The following was written by a third year law student:

“Basically, due process requires a state action. If the state isn’t the one taking anything (life, liberty property, etc.), then due process doesn’t come into the equation (enter freedom of contract). Now, historically (and by that I mean back in England), divorce wasn’t part of the “law” courts; it was part of equity. And equitable relief cannot be granted b y a court at law.

“This is relevant only because when the framers wrote the Bill of Rights, the seventh amendment (right to trial by jury in all civil matters), they explicitly reference the common law, not equity. Courts since then have interpreted that language to preserve the difference between common law remedies and equitable remedies. Over the years, cases wherein both equitable remedies and damages are asked for, law takes precedence over equity (as it traditionally did), and juries are used. So, why is this relevant?

“Well, it is relevant only because, constitutionally speaking, it’s not all that clear that process is due or what is due [in family law], if anything.
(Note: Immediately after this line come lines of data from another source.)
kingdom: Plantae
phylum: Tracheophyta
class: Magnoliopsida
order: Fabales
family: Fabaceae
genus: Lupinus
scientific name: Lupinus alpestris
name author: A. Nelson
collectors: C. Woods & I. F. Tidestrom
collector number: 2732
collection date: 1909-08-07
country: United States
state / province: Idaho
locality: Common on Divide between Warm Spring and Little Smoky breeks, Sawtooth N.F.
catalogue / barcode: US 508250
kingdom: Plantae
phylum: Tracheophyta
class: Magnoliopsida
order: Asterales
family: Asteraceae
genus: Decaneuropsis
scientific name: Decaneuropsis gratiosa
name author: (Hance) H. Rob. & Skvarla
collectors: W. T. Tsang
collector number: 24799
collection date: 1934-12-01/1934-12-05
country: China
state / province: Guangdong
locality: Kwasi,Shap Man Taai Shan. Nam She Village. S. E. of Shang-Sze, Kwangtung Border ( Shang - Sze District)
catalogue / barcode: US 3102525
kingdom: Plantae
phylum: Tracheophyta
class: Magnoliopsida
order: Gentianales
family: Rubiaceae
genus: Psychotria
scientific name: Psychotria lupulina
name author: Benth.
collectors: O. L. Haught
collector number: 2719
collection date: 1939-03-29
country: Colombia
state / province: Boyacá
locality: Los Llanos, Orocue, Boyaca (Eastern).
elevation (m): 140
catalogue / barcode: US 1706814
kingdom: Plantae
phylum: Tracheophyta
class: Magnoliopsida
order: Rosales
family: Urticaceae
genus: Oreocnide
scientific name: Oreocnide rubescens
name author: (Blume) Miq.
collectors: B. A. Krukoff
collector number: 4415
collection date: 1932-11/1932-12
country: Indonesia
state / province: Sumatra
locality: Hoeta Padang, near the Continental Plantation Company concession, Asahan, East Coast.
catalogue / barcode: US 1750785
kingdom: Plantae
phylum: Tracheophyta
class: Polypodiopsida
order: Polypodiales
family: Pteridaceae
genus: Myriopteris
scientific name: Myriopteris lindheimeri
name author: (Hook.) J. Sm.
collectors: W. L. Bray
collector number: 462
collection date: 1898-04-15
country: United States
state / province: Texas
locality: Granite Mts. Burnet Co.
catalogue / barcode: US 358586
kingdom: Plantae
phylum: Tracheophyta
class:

Is there a taking? On the one hand, the state is calling all the shots: it makes the community property system and makes/sanctions/enforces the division of property under that law. This seems to suggest that there is state action, and that, as such,litigants must be guaranteed some process.

“On the other hand, the citizens are responsible for their legislature and the laws that come out of it to some extent, so the state is not acting totally undeterred, and the court is just dividing property that the parties co-own based on evidence presented by the parties. This seems to weigh on the side that “due process” isn’t really due. But it does point out the importance that the parties have an opportunity to fully present evidence and cross-examine adverse witnesses. “To be “state action,” the “state must be joint participant in the activity” or “only when [the state has] exercised coercive power or has provided such significant encouragement, either overt or covert, that the choice must in law be deemed to be that of the state.” (Citations.)

“Which isn’t of much help at all for divorce. In California, as the Court noted, statute says that all family law issues are civil trial and due all the process as a civil trial [But note Family Code Sections 210 and 211 above, which means, under statute, this belongs in a courtroom, and the parties are entitled to present evidence of their case and to cross-examine adverse witnesses.

“So, to change the system, one would almost have to lobby the legislators to create a separate system. This is one of the problems with marrying (forgive the pun) law and equity. The whole point of the Equitable Courts historically was to provide the fair outcome for the parties when law could not.”

* The Elkins Task Force was appointed by the Judicial Council in May 2008 “to conduct a comprehensive review of family law proceedings and recommend to the Judicial Council of California proposals that will increase access to justice, ensure due process, and provide for more effective and consistent rules, policies, and procedures.” More information might be found at

**Family Court 2000 was a subcommittee of the Family and Juvenile Law Advisory Committee to the California Judicial Council. After six hearings around the state in 1996, they wrote a draft of “A Proposal to Restructure California’s Forum for the Resolution of Family Related Conflicts.”